Background: In animals, initial embryonic development proceeds according to maternal instructions deposited in the egg prior to fertilisation in the form of mRNA and protein; the zygotic genome is transcriptionally silent during this time. At a certain point, the genome of the embryo becomes active during a phenomenon known as zygotic genome activation (ZGA): the “coming of age” of the embryo. The mechanisms of ZGA are as yet unclear. We hypothesise that it is the formation of a transcriptionally competent 3D genome that allows the embryo to initiate transcription and to take charge of its own development. Zebrafish are an excellent tool for asking such fundamental questions about developmental biology; in particular, the rapid development of zebrafish embryos allows for high throughput experiments that would be unfeasible in other model organisms.

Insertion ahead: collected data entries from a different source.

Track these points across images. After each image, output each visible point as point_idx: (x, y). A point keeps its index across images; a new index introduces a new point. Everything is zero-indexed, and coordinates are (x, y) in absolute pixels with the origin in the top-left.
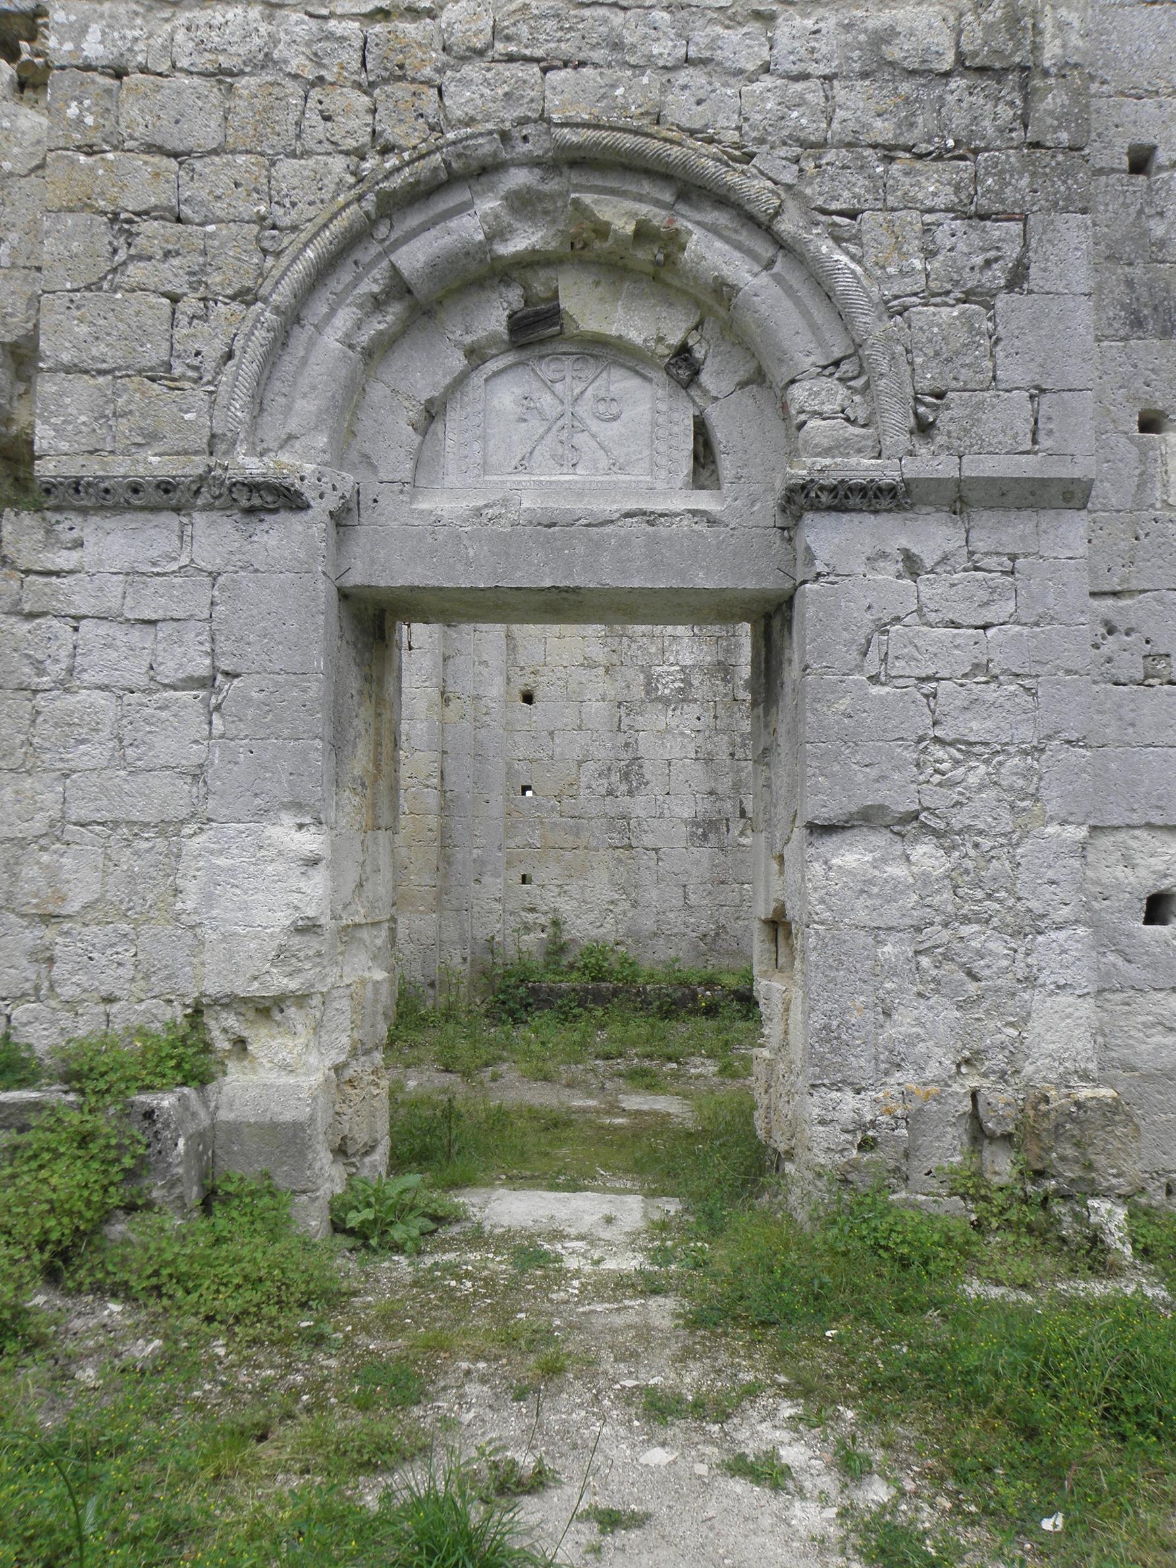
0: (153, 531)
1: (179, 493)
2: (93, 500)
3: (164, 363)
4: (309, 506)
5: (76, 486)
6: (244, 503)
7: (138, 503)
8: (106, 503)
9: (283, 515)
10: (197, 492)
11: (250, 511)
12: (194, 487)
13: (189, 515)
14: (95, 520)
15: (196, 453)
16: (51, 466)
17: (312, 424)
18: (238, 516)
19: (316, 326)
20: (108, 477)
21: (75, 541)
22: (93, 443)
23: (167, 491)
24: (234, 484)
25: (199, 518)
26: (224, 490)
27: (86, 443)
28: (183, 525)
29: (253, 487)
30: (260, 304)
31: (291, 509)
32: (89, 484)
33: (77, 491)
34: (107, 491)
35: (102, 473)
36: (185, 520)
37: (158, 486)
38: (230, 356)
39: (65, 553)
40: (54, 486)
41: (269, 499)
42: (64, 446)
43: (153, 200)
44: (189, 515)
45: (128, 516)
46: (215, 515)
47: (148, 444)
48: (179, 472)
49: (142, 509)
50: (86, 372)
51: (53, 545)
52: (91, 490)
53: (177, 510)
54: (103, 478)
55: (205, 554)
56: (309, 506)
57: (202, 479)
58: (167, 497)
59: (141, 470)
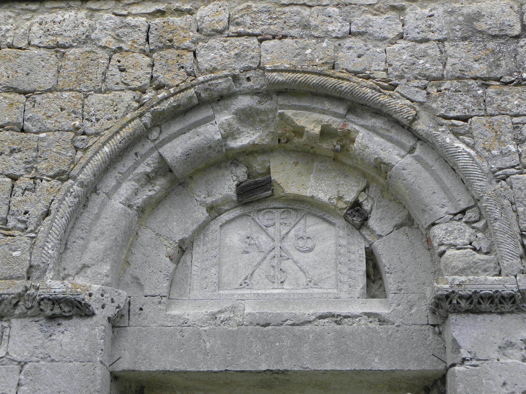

Methods: We have performed ATAC-seq in zebrafish embryos across ZGA in an effort to investigate the accessibility of the chromatin. We also knocked down Rad21 (a subunit of the structural protein cohesin) to observe the role of cohesin in establishing or maintaining chromatin accessibility.
Results: We found that in both wild-type and rad21 knockdown conditions, chromatin accessibility increased slightly during ZGA and markedly post-ZGA. This increase in chromatin accessibility is supported by RNA-seq data from our lab as well as previous literature in other organisms, and alongside a ChIP-seq dataset for Rad21 suggests cohesin plays an important role during ZGA.